The task - In the passage on format-preserving encryption, copy out word for word the part from "Format-Preserving Encryption (FPE)" up to and including "necessary FPE-related settings.".

Passage to read -
Format-Preserving Encryption (FPE)

FPE keeps the original format and length of field values. Configure it per-field via field_config by specifying all necessary FPE-related settings.

Let's imagine a record with sensitive fields:

{
  "customerId": "CUST-12345",
  "creditCardNumber": "4455202014528870",
  "ssn": "230564998",
  "email": "customer@example.com"

Records -
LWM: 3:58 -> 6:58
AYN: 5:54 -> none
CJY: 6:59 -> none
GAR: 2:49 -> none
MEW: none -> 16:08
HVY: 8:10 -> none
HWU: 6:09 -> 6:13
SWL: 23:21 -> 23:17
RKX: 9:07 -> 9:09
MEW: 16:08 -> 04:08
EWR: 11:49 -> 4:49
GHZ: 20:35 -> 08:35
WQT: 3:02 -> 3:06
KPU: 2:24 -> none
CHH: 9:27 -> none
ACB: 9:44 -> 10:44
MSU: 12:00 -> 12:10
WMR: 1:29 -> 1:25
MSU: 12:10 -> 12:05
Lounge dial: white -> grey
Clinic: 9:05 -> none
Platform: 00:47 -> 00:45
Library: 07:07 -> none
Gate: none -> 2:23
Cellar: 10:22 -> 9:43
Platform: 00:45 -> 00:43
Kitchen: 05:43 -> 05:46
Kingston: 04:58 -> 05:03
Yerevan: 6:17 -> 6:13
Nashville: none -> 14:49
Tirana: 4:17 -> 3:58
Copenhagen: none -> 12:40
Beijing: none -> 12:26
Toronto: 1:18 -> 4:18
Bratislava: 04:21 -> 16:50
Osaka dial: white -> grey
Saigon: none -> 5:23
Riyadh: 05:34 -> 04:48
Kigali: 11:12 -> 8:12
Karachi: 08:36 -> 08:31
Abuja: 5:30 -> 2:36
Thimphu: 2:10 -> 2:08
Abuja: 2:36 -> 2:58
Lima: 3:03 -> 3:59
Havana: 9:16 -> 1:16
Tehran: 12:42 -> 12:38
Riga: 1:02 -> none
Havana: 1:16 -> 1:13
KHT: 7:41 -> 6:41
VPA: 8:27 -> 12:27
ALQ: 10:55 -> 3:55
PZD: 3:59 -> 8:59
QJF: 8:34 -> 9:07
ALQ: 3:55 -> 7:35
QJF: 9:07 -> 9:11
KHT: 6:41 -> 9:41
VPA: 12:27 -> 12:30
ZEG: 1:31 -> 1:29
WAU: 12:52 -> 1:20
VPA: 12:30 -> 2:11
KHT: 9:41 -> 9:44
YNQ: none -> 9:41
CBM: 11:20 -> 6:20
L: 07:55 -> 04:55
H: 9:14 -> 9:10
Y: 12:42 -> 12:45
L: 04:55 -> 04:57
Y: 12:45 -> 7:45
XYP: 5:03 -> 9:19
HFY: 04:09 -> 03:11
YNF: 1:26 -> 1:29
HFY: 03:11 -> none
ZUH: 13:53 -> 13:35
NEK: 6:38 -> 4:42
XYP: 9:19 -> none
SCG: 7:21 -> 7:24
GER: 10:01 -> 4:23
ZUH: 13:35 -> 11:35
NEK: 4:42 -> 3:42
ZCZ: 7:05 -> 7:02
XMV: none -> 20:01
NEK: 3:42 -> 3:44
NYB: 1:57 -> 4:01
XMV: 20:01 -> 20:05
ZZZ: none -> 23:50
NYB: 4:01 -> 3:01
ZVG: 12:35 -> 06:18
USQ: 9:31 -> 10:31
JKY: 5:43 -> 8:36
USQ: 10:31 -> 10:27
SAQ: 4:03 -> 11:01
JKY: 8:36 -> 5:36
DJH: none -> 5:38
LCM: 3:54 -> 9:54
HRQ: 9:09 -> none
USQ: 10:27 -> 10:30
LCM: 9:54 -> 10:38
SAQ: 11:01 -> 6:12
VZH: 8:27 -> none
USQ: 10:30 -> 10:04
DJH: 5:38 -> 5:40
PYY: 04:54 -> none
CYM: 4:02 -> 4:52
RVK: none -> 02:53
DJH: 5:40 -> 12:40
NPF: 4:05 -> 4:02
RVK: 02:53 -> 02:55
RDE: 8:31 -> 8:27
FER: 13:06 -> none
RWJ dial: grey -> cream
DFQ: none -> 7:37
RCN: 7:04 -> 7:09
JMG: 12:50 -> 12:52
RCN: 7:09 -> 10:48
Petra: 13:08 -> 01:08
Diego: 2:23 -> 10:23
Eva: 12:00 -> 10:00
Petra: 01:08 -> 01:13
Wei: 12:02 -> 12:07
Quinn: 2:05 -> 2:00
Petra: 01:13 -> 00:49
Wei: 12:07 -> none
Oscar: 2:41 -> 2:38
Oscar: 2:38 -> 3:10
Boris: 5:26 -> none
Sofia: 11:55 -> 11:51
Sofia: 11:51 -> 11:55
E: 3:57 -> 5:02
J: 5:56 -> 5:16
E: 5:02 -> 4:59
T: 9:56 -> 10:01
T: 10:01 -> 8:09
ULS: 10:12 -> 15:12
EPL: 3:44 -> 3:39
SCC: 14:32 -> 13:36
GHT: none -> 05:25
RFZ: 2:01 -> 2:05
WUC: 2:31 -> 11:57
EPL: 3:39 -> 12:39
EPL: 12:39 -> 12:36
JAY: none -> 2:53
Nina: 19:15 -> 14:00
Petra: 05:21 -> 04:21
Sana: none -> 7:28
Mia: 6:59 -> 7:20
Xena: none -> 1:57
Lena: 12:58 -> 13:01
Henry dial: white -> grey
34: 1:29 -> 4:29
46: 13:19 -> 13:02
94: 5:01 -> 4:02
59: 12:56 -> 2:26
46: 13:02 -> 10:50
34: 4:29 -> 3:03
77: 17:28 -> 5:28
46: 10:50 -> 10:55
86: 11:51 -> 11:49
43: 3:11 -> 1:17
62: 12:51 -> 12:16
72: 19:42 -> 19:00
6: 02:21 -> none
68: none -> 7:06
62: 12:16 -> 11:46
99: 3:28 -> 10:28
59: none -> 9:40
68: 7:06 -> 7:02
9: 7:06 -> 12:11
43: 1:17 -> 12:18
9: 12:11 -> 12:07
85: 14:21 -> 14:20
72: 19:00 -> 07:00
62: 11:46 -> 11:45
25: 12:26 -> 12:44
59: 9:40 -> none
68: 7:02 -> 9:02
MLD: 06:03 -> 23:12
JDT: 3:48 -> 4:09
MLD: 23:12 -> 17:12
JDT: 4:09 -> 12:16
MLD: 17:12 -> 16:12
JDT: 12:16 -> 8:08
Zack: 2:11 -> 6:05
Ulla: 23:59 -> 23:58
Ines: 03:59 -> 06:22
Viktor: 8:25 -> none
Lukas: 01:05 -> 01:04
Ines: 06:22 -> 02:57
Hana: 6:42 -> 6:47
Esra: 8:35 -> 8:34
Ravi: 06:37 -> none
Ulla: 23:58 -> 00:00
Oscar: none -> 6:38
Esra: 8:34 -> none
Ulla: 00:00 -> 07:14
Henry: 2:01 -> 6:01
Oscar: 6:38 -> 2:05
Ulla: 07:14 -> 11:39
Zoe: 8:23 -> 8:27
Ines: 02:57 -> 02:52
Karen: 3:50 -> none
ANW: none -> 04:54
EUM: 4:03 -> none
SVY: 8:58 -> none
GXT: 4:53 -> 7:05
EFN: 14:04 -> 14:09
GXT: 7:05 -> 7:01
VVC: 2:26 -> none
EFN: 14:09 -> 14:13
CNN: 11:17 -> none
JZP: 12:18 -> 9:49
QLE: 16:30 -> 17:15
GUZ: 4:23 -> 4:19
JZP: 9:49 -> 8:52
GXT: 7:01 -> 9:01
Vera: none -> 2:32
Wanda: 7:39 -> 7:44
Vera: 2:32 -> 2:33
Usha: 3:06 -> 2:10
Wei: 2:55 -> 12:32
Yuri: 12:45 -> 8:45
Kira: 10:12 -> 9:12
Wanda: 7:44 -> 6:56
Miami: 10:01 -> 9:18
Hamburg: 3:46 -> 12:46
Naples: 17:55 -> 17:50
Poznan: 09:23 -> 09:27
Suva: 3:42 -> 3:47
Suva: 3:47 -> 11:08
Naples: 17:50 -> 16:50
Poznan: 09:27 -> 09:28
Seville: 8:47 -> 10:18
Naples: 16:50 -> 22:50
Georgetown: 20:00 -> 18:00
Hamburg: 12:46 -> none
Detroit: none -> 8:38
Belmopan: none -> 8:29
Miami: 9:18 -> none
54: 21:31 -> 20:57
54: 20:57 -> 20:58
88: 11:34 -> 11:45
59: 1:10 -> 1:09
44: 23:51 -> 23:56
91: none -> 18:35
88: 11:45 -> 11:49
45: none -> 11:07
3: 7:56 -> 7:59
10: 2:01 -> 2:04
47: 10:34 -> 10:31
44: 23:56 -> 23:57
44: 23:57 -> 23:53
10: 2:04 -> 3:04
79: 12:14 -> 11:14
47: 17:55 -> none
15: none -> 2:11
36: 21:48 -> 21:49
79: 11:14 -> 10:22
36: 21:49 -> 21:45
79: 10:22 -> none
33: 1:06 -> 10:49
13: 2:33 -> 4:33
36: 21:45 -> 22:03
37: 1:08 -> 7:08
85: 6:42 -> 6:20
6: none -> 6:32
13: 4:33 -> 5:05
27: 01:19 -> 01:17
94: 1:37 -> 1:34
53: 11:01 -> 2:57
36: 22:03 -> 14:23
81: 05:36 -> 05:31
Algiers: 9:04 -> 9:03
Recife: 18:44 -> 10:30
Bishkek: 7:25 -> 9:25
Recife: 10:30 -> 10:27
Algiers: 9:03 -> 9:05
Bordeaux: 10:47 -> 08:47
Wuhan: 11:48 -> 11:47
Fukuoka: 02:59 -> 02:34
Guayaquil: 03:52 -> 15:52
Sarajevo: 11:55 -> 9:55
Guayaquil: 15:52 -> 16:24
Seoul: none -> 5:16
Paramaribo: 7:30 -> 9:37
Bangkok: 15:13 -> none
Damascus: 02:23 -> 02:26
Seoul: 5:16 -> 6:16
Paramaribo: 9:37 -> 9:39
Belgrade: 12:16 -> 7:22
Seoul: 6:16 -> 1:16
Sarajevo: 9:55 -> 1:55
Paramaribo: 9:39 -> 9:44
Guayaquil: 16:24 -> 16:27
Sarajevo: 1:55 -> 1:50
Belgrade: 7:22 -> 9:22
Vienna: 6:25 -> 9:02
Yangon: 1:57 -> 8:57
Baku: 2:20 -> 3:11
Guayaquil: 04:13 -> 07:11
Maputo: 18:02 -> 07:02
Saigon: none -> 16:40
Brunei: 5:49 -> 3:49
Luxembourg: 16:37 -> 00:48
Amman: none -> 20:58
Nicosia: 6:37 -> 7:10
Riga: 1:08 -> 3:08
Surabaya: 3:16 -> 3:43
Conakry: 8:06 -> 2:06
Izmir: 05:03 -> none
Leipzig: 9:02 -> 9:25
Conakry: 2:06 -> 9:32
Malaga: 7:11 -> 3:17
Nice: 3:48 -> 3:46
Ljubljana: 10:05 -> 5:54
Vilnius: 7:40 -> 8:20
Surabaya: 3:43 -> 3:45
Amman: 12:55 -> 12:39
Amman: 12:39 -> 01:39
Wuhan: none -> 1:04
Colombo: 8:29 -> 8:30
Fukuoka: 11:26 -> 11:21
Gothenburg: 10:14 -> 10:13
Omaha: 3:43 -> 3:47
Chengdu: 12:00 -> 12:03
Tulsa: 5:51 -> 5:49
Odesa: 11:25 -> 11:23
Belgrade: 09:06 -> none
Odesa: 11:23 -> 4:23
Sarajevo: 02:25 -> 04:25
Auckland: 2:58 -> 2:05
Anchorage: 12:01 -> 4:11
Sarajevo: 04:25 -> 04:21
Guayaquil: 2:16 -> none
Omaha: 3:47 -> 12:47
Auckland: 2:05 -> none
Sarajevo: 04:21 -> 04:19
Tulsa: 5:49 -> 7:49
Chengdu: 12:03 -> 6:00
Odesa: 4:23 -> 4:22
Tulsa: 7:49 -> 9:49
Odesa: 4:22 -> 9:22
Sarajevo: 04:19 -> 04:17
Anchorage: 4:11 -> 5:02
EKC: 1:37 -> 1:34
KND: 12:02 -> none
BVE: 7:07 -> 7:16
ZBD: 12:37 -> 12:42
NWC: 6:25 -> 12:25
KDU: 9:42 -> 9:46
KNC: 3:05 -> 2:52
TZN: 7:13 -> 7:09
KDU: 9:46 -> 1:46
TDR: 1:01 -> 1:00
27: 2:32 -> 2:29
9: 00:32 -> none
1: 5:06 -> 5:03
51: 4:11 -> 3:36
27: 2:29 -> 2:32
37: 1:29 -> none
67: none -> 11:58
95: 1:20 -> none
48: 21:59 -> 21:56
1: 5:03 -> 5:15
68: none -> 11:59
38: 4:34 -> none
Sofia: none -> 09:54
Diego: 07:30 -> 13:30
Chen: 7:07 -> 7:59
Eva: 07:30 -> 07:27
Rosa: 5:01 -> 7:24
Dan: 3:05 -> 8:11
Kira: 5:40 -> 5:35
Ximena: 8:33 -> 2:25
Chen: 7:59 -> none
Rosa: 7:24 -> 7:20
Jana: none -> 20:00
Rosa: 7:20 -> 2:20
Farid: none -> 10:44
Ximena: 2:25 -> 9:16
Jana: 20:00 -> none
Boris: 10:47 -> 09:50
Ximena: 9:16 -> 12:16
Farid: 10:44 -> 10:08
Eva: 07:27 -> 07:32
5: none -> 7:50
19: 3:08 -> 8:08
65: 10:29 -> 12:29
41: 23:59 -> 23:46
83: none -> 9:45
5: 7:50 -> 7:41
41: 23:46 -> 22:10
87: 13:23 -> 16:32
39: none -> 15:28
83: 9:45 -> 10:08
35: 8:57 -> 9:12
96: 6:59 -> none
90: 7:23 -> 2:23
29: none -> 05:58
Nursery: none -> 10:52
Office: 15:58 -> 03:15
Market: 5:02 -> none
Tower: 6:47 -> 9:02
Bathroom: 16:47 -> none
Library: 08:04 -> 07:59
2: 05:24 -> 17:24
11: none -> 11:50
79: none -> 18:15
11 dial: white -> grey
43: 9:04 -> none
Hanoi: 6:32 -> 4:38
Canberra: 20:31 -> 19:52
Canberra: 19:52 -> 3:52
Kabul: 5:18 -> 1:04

Task result -
Format-Preserving Encryption (FPE)

FPE keeps the original format and length of field values. Configure it per-field via field_config by specifying all necessary FPE-related settings.